Stored items from a collection

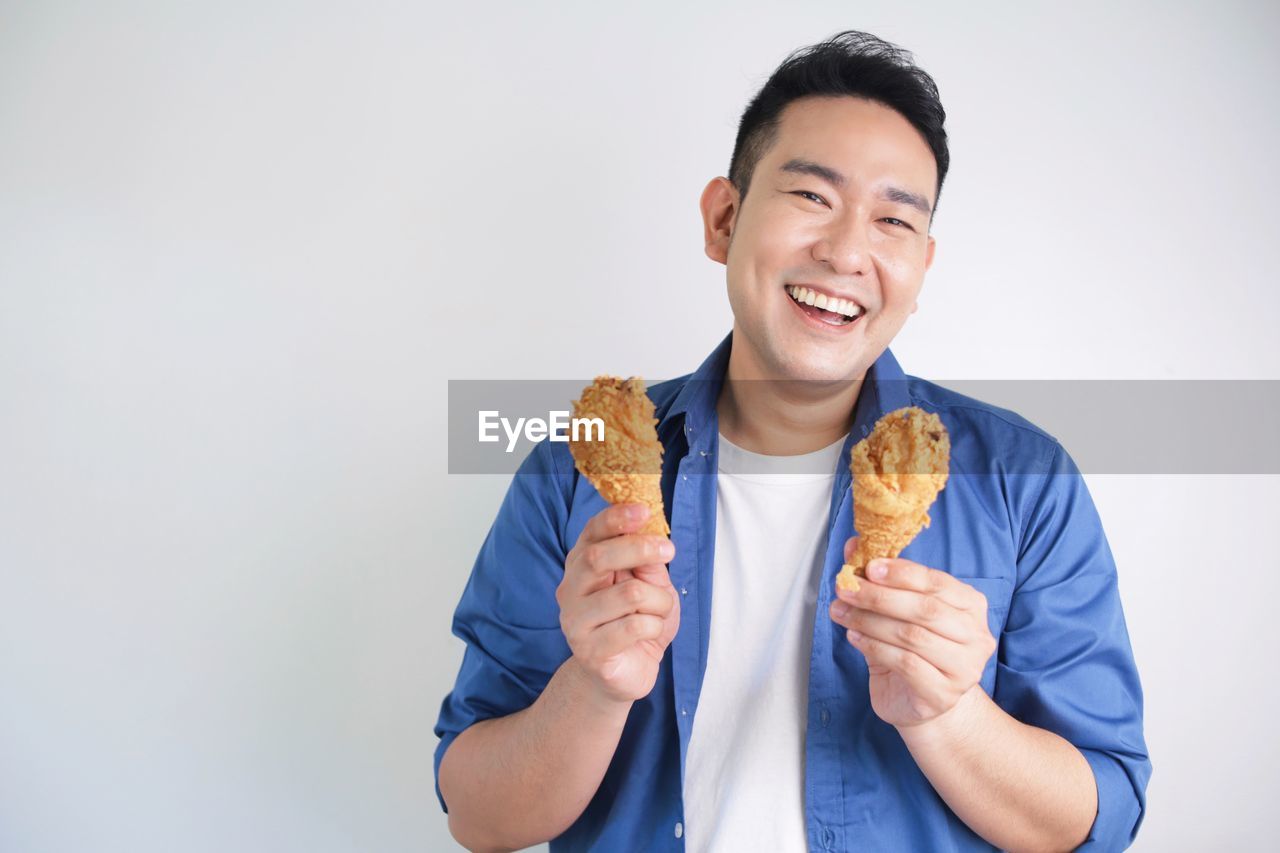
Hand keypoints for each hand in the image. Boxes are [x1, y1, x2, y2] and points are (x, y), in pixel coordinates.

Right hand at [557, 503, 679, 703]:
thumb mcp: (651, 584)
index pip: (591, 533)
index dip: (615, 519)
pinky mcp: (589, 651)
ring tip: (659, 610)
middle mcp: (570, 590)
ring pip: (629, 594)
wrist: (628, 671)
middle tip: (669, 550)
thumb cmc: (638, 621)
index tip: (644, 511)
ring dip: (659, 600)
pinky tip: (649, 633)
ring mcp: (575, 621)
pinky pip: (634, 627)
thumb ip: (647, 561)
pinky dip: (654, 625)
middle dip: (639, 548)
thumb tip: (652, 534)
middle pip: (599, 557)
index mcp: (582, 565)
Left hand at [829, 536, 995, 727]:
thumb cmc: (913, 650)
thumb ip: (881, 580)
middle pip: (925, 609)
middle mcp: (975, 635)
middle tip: (845, 588)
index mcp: (971, 605)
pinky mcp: (943, 694)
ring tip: (841, 612)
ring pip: (912, 636)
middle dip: (879, 596)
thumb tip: (852, 546)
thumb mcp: (898, 611)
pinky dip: (874, 647)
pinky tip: (855, 637)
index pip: (936, 582)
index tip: (868, 567)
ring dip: (869, 621)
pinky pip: (905, 664)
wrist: (924, 702)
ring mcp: (964, 668)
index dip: (901, 573)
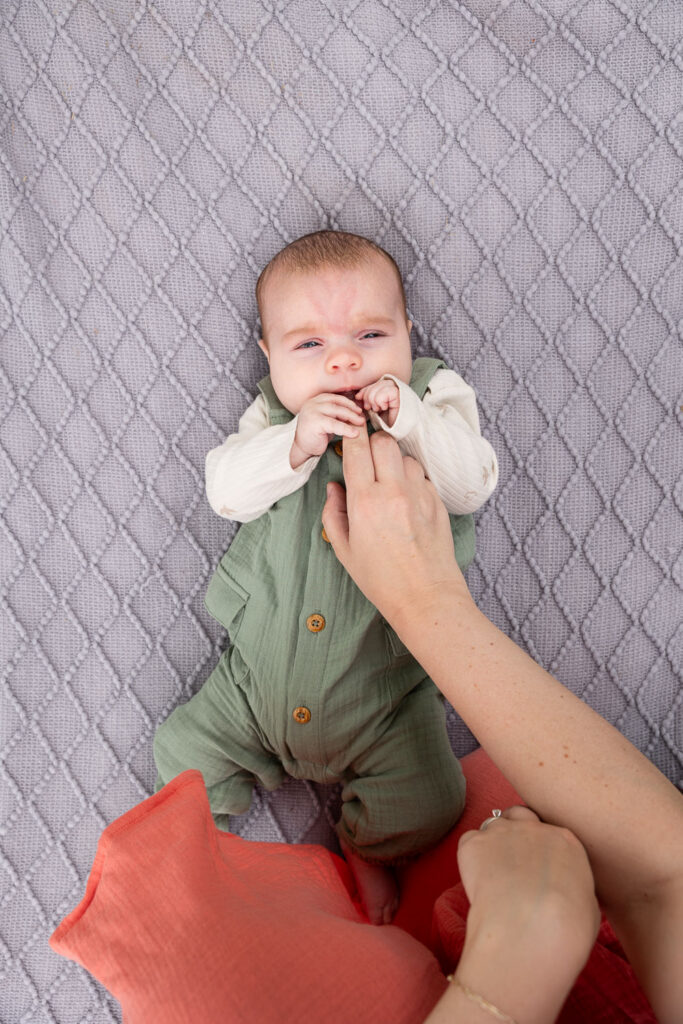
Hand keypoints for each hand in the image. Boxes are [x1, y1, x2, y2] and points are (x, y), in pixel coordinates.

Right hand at [290, 393, 365, 468]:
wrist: (303, 449)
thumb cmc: (316, 435)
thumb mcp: (327, 420)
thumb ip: (337, 414)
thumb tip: (357, 412)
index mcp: (316, 400)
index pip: (335, 398)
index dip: (349, 403)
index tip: (359, 410)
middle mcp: (312, 403)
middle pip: (337, 403)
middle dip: (352, 410)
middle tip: (362, 418)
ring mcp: (312, 411)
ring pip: (336, 411)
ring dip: (351, 417)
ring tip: (361, 423)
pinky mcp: (314, 422)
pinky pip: (334, 424)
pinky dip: (346, 428)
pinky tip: (354, 433)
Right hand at [321, 429, 470, 629]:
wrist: (426, 596)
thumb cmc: (381, 579)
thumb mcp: (344, 550)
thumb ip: (334, 513)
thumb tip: (334, 487)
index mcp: (365, 502)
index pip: (357, 449)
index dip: (351, 435)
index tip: (348, 431)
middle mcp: (393, 492)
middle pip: (384, 441)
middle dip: (373, 443)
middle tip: (367, 458)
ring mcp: (419, 494)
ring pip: (406, 456)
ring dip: (394, 462)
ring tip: (388, 482)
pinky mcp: (437, 501)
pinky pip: (422, 475)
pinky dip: (411, 479)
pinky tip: (405, 498)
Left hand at [355, 377, 399, 427]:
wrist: (397, 429)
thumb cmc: (387, 421)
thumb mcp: (373, 408)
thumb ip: (367, 400)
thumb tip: (357, 396)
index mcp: (387, 387)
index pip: (371, 384)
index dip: (364, 392)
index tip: (364, 403)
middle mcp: (393, 385)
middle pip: (372, 386)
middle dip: (368, 399)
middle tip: (375, 409)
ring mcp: (396, 387)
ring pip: (375, 390)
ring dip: (375, 402)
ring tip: (381, 409)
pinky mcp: (398, 393)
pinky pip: (381, 395)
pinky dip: (381, 403)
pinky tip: (386, 408)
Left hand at [447, 807, 599, 1022]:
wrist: (535, 924)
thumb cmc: (568, 924)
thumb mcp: (588, 907)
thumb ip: (575, 891)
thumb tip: (569, 897)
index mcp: (564, 841)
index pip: (548, 832)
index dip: (539, 849)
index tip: (535, 868)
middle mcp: (533, 828)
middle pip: (519, 815)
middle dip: (514, 829)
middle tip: (510, 858)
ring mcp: (502, 832)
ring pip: (492, 825)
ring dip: (491, 845)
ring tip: (491, 876)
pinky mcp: (474, 843)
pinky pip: (468, 842)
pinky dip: (469, 858)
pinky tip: (476, 883)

▶ **YOUR TASK**
Retype all of the entries exactly as written, leaving out any images.

▶ **ANSWER BOX**
Hand keypoints for each hand in the image. Boxes are [x1, y1, x2, y2] and points are (x, y), in pixel coordinates.

Right hand at [557, 503, 679, 703]:
thumb mcp: (651, 584)
index pip: (591, 533)
index dip: (615, 519)
pinky mcp: (589, 651)
ring tip: (659, 610)
middle mcp: (570, 590)
ring pip: (629, 594)
wrist: (628, 671)
middle tip: (669, 550)
thumb cmc: (638, 621)
index tip: (644, 511)
ring dip: (659, 600)
pinky tip: (649, 633)
ring mcp: (575, 621)
pinky pip: (634, 627)
thumb ip: (647, 561)
pinky dip: (654, 625)
middle dip: (639, 548)
thumb tip: (652, 534)
middle pip: (599, 557)
index mcp: (582, 565)
Left hand at [829, 536, 995, 727]:
thumb cmc: (913, 650)
thumb ip: (881, 580)
middle pip: (925, 609)
middle mcp: (975, 635)
middle tip: (845, 588)
index mcp: (971, 605)
pinky mcp: (943, 694)
ring tip: (841, 612)
ring pip: (912, 636)
middle dip: (879, 596)
thumb tip: (852, 546)
thumb mcp: (898, 611)
pinky dip: (874, 647)
pinky tip: (855, 637)
index pip: (936, 582)
index tip: (868, 567)
ring dip: (869, 621)
pinky pip: (905, 664)
wrist: (924, 702)
ring mcp: (964, 668)
index dip: (901, 573)
Hand keypoints for each hand in the image. Boxes are [x1, y1, x2, y2] and points are (x, y), in pixel coordinates.

Right hand at [290, 393, 365, 468]:
wrist: (303, 449)
thumb cmc: (316, 435)
thumb mcp: (327, 420)
thumb ip: (337, 414)
thumb tip: (357, 412)
index mcp: (316, 400)
index pip: (335, 398)
index dip: (349, 403)
index tip: (359, 410)
middle mcp: (312, 403)
middle pip: (337, 403)
middle dip: (352, 410)
middle tip: (362, 418)
ring mcp: (312, 411)
ring pip: (336, 411)
ring dip: (351, 417)
ring tip: (361, 423)
pinky mcp: (314, 422)
pinky pip: (334, 424)
pinky dip: (346, 428)
pinky tip: (354, 433)
Right hand at [321, 429, 470, 629]:
wrist: (426, 596)
thumb cmc: (381, 579)
thumb mcp: (344, 550)
thumb ip: (334, 513)
thumb tip: (334, 487)
index mcp: (365, 502)
index pip: (357, 449)
index dip: (351, 435)
index tip: (348, 431)
middle mcp: (393, 492)
middle pip: (384, 441)
middle dip: (373, 443)
middle tip: (367, 458)
ring mcp: (419, 494)
ring pip: (406, 456)
ring dip: (394, 462)
ring tip: (388, 482)
pinky mcp: (437, 501)
pinky pip: (422, 475)
pinky dip: (411, 479)
pinky tip: (405, 498)
Left hand at [355, 377, 399, 427]:
wrist: (397, 429)
thumb cmc: (387, 421)
thumb mcp: (373, 408)
thumb ip: (367, 400)
thumb tip: (357, 396)
index mcp: (387, 387)
index pip: (371, 384)
index dip: (364, 392)
index tip: (364, 403)
middle mcp: (393, 385)
middle pip: (372, 386)
middle dip: (368, 399)
middle tip: (375, 409)
ring mcp: (396, 387)
ring pip: (375, 390)
ring dip: (375, 402)
ring tip: (381, 409)
pinky mcp: (398, 393)
pinky pip: (381, 395)
pinky dip: (381, 403)
pinky tip: (386, 408)
Left hand at [447, 807, 599, 1022]:
wrist: (535, 924)
thumb cmc: (568, 924)
thumb mcp: (588, 907)
thumb ip: (575, 891)
thumb tip: (569, 897)
index mcp: (564, 841)
index pip: (548, 832)
index dip: (539, 849)
index tip: (535, 868)
middle mcp: (533, 828)
middle pip: (519, 815)
middle dip: (514, 829)
middle tip: (510, 858)
ring mcp: (502, 832)
ring pip: (492, 825)
ring dip: (491, 845)
ring tip: (491, 876)
pinky mcp: (474, 843)
pinky pip: (468, 842)
pinky dip: (469, 858)
pinky tip: (476, 883)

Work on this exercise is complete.